No sé si habrá en el futuro quien utilice el coronavirus como argumento literario al estilo del Decamerón. Recordemos que Boccaccio describe a un grupo de jóvenes florentinos (siete mujeres y tres varones) que se aíslan voluntariamente en una quinta alejada de la ciudad para huir del contagio de la peste bubónica –la de 1348, una de las que cada cierto tiempo asolaban Europa— y deciden entretenerse contando cuentos. En estas narraciones hay emoción, drama, ternura, humor, erotismo, adulterio, jolgorio festivo..., es decir, los mismos ingredientes que seiscientos años más tarde nos ofrecen las series televisivas que en estos días de reclusión nos tragamos repantigados en el sofá.
A causa del virus se han cancelado los actos literarios programados para conmemorar el día de la poesía: recitales, presentaciones de libros, conferencias y congresos. Sin ir más lejos, esta misma semana iba a tener lugar en la Facultad de Filología una jornada de estudio en torno a la obra de Joan Margarit, premio Reina Sofía de Poesía Iberoamericana y premio Cervantes.
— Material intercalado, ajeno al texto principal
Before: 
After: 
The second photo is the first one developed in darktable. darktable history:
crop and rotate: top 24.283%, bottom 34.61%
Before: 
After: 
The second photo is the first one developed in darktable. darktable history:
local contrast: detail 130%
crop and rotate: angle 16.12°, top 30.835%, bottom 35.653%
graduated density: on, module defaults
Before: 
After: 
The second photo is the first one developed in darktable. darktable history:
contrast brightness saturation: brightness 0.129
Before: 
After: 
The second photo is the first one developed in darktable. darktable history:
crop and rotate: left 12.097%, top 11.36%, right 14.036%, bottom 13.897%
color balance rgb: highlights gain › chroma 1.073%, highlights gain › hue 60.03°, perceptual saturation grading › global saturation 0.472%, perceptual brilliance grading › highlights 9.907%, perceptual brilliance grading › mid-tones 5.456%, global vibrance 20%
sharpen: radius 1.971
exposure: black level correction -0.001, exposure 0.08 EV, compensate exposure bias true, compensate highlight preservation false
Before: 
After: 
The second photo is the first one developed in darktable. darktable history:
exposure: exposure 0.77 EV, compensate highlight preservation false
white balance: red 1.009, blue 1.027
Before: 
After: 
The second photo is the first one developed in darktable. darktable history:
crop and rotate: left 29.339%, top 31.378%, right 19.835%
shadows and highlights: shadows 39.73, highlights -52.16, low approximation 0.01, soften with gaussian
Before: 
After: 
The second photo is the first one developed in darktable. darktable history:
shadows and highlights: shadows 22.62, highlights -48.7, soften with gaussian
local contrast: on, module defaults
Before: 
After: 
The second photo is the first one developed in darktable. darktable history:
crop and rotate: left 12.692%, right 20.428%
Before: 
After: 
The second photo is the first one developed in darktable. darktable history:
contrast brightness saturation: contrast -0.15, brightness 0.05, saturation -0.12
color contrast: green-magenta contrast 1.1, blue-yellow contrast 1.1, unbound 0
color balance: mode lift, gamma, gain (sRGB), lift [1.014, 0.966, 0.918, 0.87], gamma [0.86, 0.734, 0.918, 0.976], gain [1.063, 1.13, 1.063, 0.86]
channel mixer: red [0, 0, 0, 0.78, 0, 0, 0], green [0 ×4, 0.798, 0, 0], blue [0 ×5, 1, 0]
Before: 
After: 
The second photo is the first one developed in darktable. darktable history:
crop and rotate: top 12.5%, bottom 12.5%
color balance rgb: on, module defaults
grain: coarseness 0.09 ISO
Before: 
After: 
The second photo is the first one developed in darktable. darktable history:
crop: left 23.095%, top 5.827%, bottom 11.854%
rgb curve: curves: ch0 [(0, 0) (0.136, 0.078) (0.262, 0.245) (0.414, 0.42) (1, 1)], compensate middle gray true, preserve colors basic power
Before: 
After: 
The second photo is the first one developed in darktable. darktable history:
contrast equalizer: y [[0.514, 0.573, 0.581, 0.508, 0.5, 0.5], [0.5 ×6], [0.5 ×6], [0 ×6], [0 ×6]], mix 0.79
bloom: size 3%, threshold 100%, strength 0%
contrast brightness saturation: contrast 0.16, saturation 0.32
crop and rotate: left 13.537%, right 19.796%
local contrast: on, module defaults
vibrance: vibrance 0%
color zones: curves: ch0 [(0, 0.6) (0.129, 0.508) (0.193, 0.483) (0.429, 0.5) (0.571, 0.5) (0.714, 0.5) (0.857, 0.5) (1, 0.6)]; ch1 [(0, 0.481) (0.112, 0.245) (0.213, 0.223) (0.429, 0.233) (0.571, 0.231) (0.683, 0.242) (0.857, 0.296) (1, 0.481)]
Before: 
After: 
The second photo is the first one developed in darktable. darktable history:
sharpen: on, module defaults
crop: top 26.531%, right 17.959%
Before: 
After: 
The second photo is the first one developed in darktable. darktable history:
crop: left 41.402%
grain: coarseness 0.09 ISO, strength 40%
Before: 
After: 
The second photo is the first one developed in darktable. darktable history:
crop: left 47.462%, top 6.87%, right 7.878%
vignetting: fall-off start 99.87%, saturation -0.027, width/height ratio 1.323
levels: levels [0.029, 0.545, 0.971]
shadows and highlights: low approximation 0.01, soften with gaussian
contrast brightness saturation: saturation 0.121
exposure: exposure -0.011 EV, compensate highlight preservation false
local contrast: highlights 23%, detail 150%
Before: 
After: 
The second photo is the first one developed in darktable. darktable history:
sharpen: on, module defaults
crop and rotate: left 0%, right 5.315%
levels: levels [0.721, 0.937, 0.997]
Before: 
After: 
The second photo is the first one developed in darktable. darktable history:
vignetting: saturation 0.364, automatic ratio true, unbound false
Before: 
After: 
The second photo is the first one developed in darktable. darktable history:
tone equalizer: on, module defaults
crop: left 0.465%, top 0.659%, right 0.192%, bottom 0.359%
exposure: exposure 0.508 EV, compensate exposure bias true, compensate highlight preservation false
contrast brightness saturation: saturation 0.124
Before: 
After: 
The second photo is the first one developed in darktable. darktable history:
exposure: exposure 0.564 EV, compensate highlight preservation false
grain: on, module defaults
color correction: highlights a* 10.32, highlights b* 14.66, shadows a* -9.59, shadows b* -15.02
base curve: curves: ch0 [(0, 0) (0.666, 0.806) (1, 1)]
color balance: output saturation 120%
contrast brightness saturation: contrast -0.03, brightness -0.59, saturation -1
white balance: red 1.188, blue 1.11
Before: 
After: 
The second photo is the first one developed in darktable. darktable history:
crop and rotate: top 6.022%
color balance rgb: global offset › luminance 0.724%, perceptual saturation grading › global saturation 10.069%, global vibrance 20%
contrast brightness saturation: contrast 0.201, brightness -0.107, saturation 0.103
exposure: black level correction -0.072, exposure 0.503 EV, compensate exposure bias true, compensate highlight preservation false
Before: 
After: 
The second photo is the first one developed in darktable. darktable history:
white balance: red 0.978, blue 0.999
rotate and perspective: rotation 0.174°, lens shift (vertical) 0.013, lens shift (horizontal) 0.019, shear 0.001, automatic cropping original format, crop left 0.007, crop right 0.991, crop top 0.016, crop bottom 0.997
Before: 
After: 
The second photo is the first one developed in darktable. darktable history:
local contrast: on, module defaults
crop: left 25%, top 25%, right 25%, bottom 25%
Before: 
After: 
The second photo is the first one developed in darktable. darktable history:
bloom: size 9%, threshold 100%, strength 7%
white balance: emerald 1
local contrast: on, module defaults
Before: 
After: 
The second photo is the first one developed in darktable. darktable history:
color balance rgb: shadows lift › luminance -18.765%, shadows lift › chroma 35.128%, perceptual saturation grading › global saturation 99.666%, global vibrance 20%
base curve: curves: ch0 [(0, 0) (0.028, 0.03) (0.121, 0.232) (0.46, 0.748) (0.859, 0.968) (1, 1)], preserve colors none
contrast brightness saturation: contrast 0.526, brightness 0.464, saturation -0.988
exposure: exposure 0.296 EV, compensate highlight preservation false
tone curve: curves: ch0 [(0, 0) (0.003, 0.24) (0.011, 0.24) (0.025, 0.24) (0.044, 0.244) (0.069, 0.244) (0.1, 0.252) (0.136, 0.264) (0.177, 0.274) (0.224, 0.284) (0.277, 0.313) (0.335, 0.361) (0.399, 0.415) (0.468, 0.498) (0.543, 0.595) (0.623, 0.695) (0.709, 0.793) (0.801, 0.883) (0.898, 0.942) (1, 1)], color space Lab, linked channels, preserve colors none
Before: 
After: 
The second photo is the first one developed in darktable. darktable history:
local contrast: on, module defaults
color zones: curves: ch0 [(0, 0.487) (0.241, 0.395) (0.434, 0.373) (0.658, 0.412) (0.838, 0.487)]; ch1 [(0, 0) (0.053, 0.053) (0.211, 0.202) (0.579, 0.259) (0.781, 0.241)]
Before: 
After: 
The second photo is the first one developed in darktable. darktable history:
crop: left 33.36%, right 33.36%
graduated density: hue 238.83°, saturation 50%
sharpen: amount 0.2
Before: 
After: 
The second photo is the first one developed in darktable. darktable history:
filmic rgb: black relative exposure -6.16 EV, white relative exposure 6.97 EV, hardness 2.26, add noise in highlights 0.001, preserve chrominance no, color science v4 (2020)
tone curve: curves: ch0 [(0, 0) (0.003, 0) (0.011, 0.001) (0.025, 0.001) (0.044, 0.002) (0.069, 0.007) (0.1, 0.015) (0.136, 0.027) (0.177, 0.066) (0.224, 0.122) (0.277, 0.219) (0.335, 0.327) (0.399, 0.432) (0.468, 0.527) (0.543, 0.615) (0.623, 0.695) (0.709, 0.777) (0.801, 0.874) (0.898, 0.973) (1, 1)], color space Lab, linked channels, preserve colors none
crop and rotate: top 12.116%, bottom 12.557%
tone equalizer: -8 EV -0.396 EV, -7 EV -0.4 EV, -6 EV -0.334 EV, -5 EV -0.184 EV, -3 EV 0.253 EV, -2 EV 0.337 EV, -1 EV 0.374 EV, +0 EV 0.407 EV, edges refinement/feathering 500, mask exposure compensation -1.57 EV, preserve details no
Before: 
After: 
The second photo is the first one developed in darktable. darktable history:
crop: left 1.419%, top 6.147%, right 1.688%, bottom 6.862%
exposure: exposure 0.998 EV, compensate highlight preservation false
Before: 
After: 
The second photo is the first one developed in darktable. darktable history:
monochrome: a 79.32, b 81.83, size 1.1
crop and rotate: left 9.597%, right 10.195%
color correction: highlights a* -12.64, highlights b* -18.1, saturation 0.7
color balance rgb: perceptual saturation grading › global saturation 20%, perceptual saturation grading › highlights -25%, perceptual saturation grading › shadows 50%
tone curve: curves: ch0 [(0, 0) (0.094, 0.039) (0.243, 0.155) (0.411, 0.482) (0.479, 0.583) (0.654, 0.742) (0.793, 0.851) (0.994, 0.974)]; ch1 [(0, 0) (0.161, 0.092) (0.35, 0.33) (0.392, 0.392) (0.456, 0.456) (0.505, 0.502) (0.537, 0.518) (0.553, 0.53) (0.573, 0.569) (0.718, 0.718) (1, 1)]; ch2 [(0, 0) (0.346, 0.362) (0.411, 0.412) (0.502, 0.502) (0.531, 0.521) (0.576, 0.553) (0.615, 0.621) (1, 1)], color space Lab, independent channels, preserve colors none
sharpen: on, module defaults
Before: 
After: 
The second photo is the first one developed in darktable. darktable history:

El mundo necesita que se le inocule el virus poético. Se daría por bien empleada esta cuarentena si la aprovecháramos para leer. Periódicos, revistas, novelas, cuentos... sin olvidar la poesía. Porque, como se ha dicho tantas veces, la poesía ayuda a vivir. Nos acerca a cuanto nos importa: a los amaneceres y a las cenizas, a las desilusiones y a los miedos, a las sombras y a los azules. La poesía es la gramática que nos piensa, el espacio que nos rodea, el vacío que separa. Es lo que queda tras el después y lo que existe previo al antes. Lo que nos permite existir en ese monótono ritual que a veces guía nuestros días. Pero la poesía es además lo que anuncia el futuro y pone en jaque al pasado, lo que interroga sobre las heridas y lo que enciende una luz en medio de las tinieblas más crueles de la vida. Como las de ahora mismo.